* Your task
Copy all of the records below line for line, keeping every word and mark unchanged.

::: Records for the task :::

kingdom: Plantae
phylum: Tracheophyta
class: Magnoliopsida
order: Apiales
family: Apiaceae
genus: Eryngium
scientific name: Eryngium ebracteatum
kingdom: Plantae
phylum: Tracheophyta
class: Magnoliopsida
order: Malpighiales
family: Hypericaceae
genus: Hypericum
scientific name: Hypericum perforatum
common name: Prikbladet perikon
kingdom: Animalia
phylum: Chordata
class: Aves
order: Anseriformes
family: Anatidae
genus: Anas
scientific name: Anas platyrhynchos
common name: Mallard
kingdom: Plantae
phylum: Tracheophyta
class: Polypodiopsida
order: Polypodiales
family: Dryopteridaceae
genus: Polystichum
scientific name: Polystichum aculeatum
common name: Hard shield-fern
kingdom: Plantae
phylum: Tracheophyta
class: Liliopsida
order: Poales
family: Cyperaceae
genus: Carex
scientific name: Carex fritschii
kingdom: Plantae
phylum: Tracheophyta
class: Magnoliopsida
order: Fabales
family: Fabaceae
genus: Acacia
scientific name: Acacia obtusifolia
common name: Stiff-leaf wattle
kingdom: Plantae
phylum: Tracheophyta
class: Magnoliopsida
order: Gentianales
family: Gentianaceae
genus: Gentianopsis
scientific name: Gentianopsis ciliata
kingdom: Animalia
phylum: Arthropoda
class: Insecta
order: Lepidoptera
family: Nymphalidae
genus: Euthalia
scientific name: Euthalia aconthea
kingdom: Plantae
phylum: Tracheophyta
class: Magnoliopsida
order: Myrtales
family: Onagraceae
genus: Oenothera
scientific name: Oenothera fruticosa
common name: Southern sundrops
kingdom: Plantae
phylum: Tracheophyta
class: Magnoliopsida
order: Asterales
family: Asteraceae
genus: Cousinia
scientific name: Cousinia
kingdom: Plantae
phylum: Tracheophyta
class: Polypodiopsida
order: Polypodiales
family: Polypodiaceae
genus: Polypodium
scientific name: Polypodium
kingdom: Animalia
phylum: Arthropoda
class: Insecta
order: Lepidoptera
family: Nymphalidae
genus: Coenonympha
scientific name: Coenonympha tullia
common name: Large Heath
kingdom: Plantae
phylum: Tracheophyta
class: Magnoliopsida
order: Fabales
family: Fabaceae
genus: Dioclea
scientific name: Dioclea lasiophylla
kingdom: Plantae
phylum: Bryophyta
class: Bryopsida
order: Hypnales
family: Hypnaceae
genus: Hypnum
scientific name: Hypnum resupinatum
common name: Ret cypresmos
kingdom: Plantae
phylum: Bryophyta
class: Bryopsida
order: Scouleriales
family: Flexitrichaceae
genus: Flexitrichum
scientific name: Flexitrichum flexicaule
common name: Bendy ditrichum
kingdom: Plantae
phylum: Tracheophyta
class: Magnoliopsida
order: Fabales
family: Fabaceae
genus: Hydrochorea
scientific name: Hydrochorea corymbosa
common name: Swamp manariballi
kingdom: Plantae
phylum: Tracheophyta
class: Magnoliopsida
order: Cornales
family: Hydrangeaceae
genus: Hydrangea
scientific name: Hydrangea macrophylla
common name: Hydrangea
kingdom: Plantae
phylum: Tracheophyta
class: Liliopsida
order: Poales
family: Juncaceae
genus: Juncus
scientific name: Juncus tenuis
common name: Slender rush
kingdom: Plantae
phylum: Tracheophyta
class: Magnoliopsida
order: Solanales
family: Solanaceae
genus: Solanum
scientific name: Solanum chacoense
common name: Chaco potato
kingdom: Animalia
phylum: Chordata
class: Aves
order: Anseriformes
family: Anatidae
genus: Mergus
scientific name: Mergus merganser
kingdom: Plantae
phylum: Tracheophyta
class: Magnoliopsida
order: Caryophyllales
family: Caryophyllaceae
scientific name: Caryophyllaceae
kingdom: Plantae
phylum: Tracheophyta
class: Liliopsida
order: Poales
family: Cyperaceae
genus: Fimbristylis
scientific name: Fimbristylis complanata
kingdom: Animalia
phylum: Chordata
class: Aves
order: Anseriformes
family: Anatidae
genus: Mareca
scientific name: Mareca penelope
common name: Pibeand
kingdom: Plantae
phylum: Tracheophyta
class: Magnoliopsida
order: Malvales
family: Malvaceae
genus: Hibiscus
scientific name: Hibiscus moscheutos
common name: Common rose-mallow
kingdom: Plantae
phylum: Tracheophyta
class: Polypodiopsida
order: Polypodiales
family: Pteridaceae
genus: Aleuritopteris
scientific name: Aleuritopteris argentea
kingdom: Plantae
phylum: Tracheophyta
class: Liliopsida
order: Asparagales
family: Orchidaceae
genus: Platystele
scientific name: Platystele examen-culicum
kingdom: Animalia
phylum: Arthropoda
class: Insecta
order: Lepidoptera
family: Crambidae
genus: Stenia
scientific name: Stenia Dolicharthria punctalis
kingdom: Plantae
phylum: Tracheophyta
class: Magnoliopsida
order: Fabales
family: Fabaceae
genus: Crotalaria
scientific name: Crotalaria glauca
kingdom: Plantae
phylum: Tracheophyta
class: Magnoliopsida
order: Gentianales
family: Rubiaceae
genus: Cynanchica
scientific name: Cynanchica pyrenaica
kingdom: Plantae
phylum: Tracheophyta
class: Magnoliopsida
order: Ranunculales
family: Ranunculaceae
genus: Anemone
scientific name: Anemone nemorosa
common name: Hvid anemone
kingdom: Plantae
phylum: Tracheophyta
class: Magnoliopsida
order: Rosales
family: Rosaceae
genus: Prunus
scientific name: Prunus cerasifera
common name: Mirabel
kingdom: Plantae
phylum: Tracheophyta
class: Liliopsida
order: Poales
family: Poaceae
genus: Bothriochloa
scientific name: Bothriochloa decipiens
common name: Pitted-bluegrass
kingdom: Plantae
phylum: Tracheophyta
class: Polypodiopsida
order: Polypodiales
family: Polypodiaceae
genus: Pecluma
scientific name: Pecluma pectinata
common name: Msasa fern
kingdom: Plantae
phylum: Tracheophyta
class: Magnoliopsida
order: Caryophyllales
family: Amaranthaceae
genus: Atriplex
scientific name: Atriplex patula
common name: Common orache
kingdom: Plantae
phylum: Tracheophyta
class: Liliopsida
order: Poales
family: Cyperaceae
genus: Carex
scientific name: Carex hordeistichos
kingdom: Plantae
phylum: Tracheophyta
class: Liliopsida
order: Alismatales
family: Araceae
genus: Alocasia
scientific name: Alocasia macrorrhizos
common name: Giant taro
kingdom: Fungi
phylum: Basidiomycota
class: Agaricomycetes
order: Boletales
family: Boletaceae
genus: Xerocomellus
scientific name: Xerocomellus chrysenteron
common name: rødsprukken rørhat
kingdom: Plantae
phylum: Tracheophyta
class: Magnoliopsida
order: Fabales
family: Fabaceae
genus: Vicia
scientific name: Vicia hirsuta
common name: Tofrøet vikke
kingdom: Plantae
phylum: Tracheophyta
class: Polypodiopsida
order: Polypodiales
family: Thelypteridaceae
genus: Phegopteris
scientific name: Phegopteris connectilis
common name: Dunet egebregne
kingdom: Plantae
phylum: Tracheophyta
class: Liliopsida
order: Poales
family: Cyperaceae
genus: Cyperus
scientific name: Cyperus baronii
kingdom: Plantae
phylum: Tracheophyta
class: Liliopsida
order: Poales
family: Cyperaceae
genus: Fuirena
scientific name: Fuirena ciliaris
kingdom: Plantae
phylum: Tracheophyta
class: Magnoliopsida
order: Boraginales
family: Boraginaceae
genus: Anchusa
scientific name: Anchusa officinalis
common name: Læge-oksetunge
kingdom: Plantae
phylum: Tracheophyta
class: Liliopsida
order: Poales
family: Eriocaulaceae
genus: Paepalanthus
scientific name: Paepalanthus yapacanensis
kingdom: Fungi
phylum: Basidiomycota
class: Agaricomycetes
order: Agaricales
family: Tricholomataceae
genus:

:::

* Output for this exercise
kingdom: Plantae
phylum: Tracheophyta
class: Magnoliopsida
order: Apiales
family: Apiaceae
genus: Eryngium
scientific name: Eryngium ebracteatum
kingdom: Plantae
phylum: Tracheophyta
class: Magnoliopsida
order: Malpighiales
family: Hypericaceae
genus: Hypericum
scientific name: Hypericum perforatum
common name: Prikbladet perikon
kingdom: Animalia
phylum: Chordata
class: Aves
order: Anseriformes
family: Anatidae
genus: Anas
scientific name: Anas platyrhynchos
common name: Mallard
kingdom: Plantae
phylum: Tracheophyta
class: Polypodiopsida
order: Polypodiales
family: Dryopteridaceae
genus: Polystichum
scientific name: Polystichum aculeatum
common name: Hard shield-fern
kingdom: Plantae
phylum: Tracheophyta
class: Liliopsida
order: Poales
family: Cyperaceae
genus: Carex
scientific name: Carex fritschii
kingdom: Plantae
phylum: Tracheophyta
class: Magnoliopsida
order: Fabales
family: Fabaceae
genus: Acacia
scientific name: Acacia obtusifolia
common name: Stiff-leaf wattle
kingdom: Plantae
phylum: Tracheophyta
class: Magnoliopsida
order: Gentianales
family: Gentianaceae
genus: Gentianopsis
scientific name: Gentianopsis ciliata
kingdom: Animalia
phylum: Arthropoda
class: Insecta
order: Lepidoptera
family: Nymphalidae
genus: Euthalia
scientific name: Euthalia aconthea
kingdom: Plantae
phylum: Tracheophyta
class: Magnoliopsida
order: Myrtales
family: Onagraceae
genus: Oenothera
scientific name: Oenothera fruticosa
common name: Southern sundrops
kingdom: Plantae
phylum: Tracheophyta
class: Magnoliopsida
order: Asterales
family: Asteraceae
genus: Cousinia
scientific name: Cousinia
kingdom: Plantae
phylum: Tracheophyta
class: Polypodiopsida
order: Polypodiales
family: Polypodiaceae
genus: Polypodium
scientific name: Polypodium
kingdom: Animalia
phylum: Arthropoda
class: Insecta
order: Lepidoptera
family: Nymphalidae
genus: Coenonympha
scientific name: Coenonympha tullia
common name: Large Heath
kingdom: Plantae
phylum: Tracheophyta
class: Magnoliopsida
order: Fabales
family: Fabaceae
genus: Dioclea
scientific name: Dioclea lasiophylla
kingdom: Plantae
phylum: Bryophyta
class: Bryopsida
order: Hypnales
family: Hypnaceae
genus: Hypnum
scientific name: Hypnum resupinatum
common name: Ret cypresmos
kingdom: Plantae
phylum: Bryophyta
class: Bryopsida
order: Scouleriales
family: Flexitrichaceae
genus: Flexitrichum
scientific name: Flexitrichum flexicaule
common name: Bendy ditrichum
kingdom: Plantae
phylum: Tracheophyta
class: Magnoliopsida
order: Fabales
family: Fabaceae
genus: Hydrochorea
scientific name: Hydrochorea corymbosa
common name: Swamp manariballi
kingdom: Plantae
phylum: Tracheophyta
class: Magnoliopsida
order: Cornales
family: Hydrangeaceae
genus: Hydrangea
scientific name: Hydrangea macrophylla
common name: Hydrangea
kingdom: Plantae
phylum: Tracheophyta
class: Liliopsida
order: Poales
family: Juncaceae
genus: Juncus
scientific name: Juncus tenuis
common name: Slender rush
kingdom: Plantae
phylum: Tracheophyta
class: Magnoliopsida
order: Solanales
family: Solanaceae
genus: Solanum
scientific name: Solanum chacoense
common name: Chaco potato
kingdom: Animalia
phylum: Chordata
class: Aves
order: Anseriformes
family: Anatidae
genus: Mergus
scientific name: Mergus merganser
kingdom: Plantae
phylum: Tracheophyta
class: Magnoliopsida
order: Caryophyllales
family: Caryophyllaceae
scientific name: Caryophyllaceae
kingdom: Plantae
phylum: Tracheophyta
class: Liliopsida
order: Poales
family: Cyperaceae
genus: Fimbristylis
scientific name: Fimbristylis complanata
kingdom: Animalia
phylum: Chordata
class: Aves
order: Anseriformes
family: Anatidae
genus: Mareca
scientific name: Mareca penelope
common name: Pibeand
kingdom: Plantae
phylum: Tracheophyta
class: Magnoliopsida
order: Malvales
family: Malvaceae
genus: Hibiscus
scientific name: Hibiscus moscheutos
common name: Common rose-mallow
kingdom: Plantae
phylum: Tracheophyta
class: Polypodiopsida
order: Polypodiales
family: Pteridaceae
genus: Aleuritopteris
scientific name: Aleuritopteris argentea
kingdom: Plantae
phylum: Tracheophyta
class: Liliopsida
order: Asparagales
family: Orchidaceae
genus: Platystele
scientific name: Platystele examen-culicum
kingdom: Animalia
phylum: Arthropoda
class: Insecta
order: Lepidoptera
family: Crambidae
genus: Stenia
scientific name: Stenia Dolicharthria punctalis
kingdom: Plantae
phylum: Tracheophyta
class: Magnoliopsida
order: Fabales
family: Fabaceae
genus: Crotalaria
scientific name: Crotalaria glauca
kingdom: Plantae
phylum: Tracheophyta
class: Magnoliopsida
order: Gentianales
family: Rubiaceae
genus: Cynanchica
scientific name: Cynanchica pyrenaica
kingdom: Plantae
phylum: Tracheophyta
class: Magnoliopsida
order: Ranunculales
family: Ranunculaceae
genus: Anemone
scientific name: Anemone nemorosa
common name: Hvid anemone
kingdom: Plantae
phylum: Tracheophyta
class: Magnoliopsida
order: Rosales
family: Rosaceae
genus: Prunus
scientific name: Prunus cerasifera
common name: Mirabel
kingdom: Plantae
phylum: Tracheophyta
class: Liliopsida
order: Poales
family: Poaceae
genus: Bothriochloa
scientific name: Bothriochloa decipiens
common name: Pitted-bluegrass
kingdom: Plantae
phylum: Tracheophyta
class: Polypodiopsida
order: Polypodiales
family: Polypodiaceae
genus: Pecluma
scientific name: Pecluma pectinata
common name: Msasa fern
kingdom: Plantae
phylum: Tracheophyta
class: Magnoliopsida
order: Caryophyllales
family: Amaranthaceae
genus: Atriplex
scientific name: Atriplex patula
common name: Common orache
kingdom: Plantae
phylum: Tracheophyta
class: Liliopsida
order: Poales
family: Cyperaceae
genus: Carex
scientific name: Carex hordeistichos
kingdom: Plantae
phylum: Tracheophyta
class: Liliopsida
order: Alismatales
family: Araceae
genus: Alocasia
scientific name: Alocasia macrorrhizos
common name: Giant taro
kingdom: Fungi
phylum: Basidiomycota
class: Agaricomycetes
order: Boletales
family: Boletaceae
genus: Xerocomellus
scientific name: Xerocomellus chrysenteron
common name: rødsprukken rørhat
kingdom: Plantae
phylum: Tracheophyta
class: Magnoliopsida
order: Fabales
family: Fabaceae
genus: Vicia
scientific name: Vicia hirsuta
common name: Tofrøet vikke
kingdom: Plantae
phylum: Tracheophyta
class: Polypodiopsida
order: Polypodiales
family: Thelypteridaceae
genus: Phegopteris
scientific name: Phegopteris connectilis
common name: Dunet egebregne
kingdom: Plantae
phylum: Tracheophyta
class: Liliopsida
order: Poales
family: Cyperaceae
genus: Cyperus
scientific name: Cyperus baronii
kingdom: Plantae
phylum: Tracheophyta
class: Liliopsida
order: Poales
family: Cyperaceae
genus: Fuirena
scientific name: Fuirena ciliaris
kingdom: Plantae
phylum: Tracheophyta
class: Magnoliopsida
order: Boraginales
family: Boraginaceae
genus: Anchusa
scientific name: Anchusa officinalis
common name: Læge-oksetunge
kingdom: Plantae
phylum: Tracheophyta
class: Liliopsida
order: Poales
family: Eriocaulaceae
genus: Paepalanthus
scientific name: Paepalanthus yapacanensis
kingdom: Fungi
phylum: Basidiomycota
class: Agaricomycetes
order: Agaricales
family: Tricholomataceae
genus:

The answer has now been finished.